Despite the unions’ intermittent recourse to militant action and their announcement of further strikes, they are seeking to evade a direct confrontation with the ND government. In April of last year, for example, the GSSE signed a contract with the Greek employers’ federation that included substantial concessions on work hours and conditions. The DOE union strangled a strike by teachers last year and thereby helped stabilise the government.

Even now, after the government has shown it will not depart from its chosen course, GSSE leader Yannis Panagopoulos has proclaimed his readiness to negotiate. “We do not reject dialogue,” he said, and denounced the government for “choosing monologue rather than dialogue.”

The opposition parties have tried to capitalise on the protests. The participation of a PASOK delegation in the protests was the height of hypocrisy. Several times during its period in office, PASOK had attempted to cap pensions. In 2001, its last attempt to radically restructure the pension system at the cost of the work force led to major protests that forced the government to withdraw its plans.
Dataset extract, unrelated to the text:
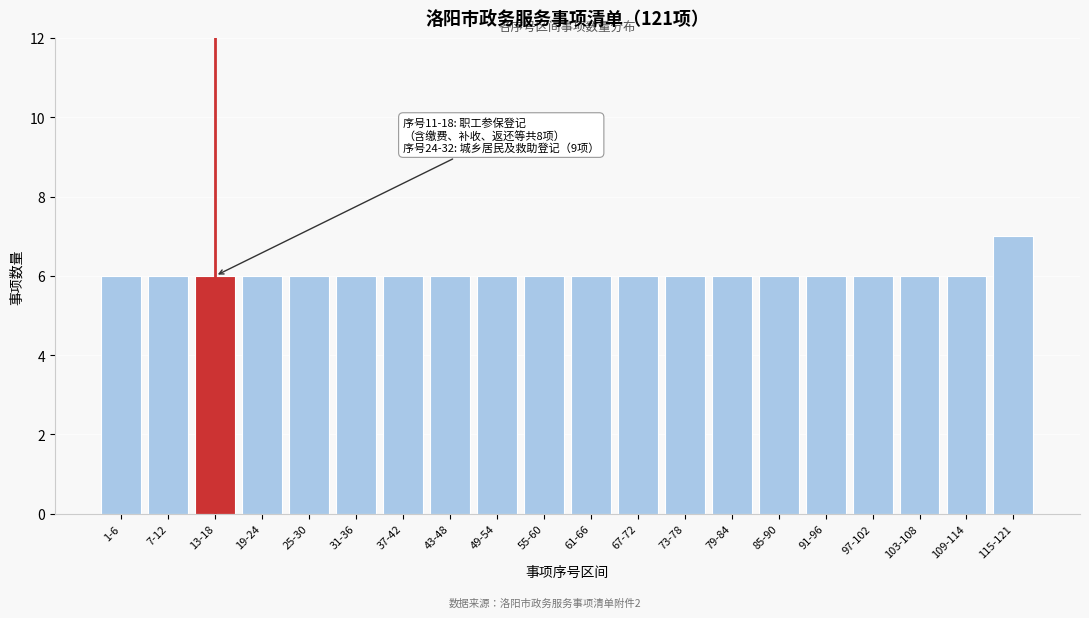

Reading left to right, extract all data points from this chart.

6	6	6	6	6	6	6	6	6	6	6	6	6	6	6	6	6	6	6	7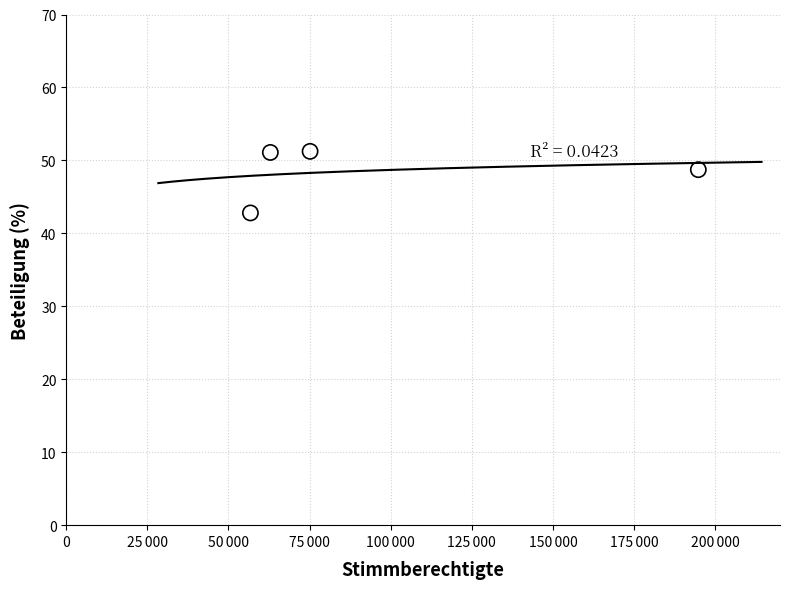

What is the average X value?

97410.5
The left-wing alliance SYRIZA also participated in the protests. SYRIZA includes all manner of groupings and serves as a catch-all for disappointed PASOK supporters. The continuing decline of social democracy in Greece means the alliance is taking on ever-greater significance, with the signals between PASOK and SYRIZA regarding possible collaboration becoming ever clearer since the elections.

The far-right LAOS, which for the first time is represented in parliament following the elections in September, also participated in the protest. Although it has no basis in the working class, it has tried to exploit the anger of the general population against the conservatives and the social democrats.

The Greek Communist Party (KKE) and the trade union PAME organised a separate protest demonstration. This does not mean, however, that they have a policy that is fundamentally different from that of PASOK and the other unions.

The KKE is the oldest party in Greece and had a substantial following in the general population in the aftermath of the 1974 fall of the military dictatorship. Until the end of the 1980s, it oriented strongly towards Moscow. With the collapse of the Soviet Union, the KKE also collapsed.

With the split-off of several factions, only a hard core of Stalinists remains, and even they are torn apart by internal disputes. The KKE has acted as a political auxiliary to PASOK. If it is now dissociating itself somewhat, that is only because it seeks to avoid being dragged down by the decline of PASOK and is positioning itself to disorient and betray a new mass upsurge of the working class.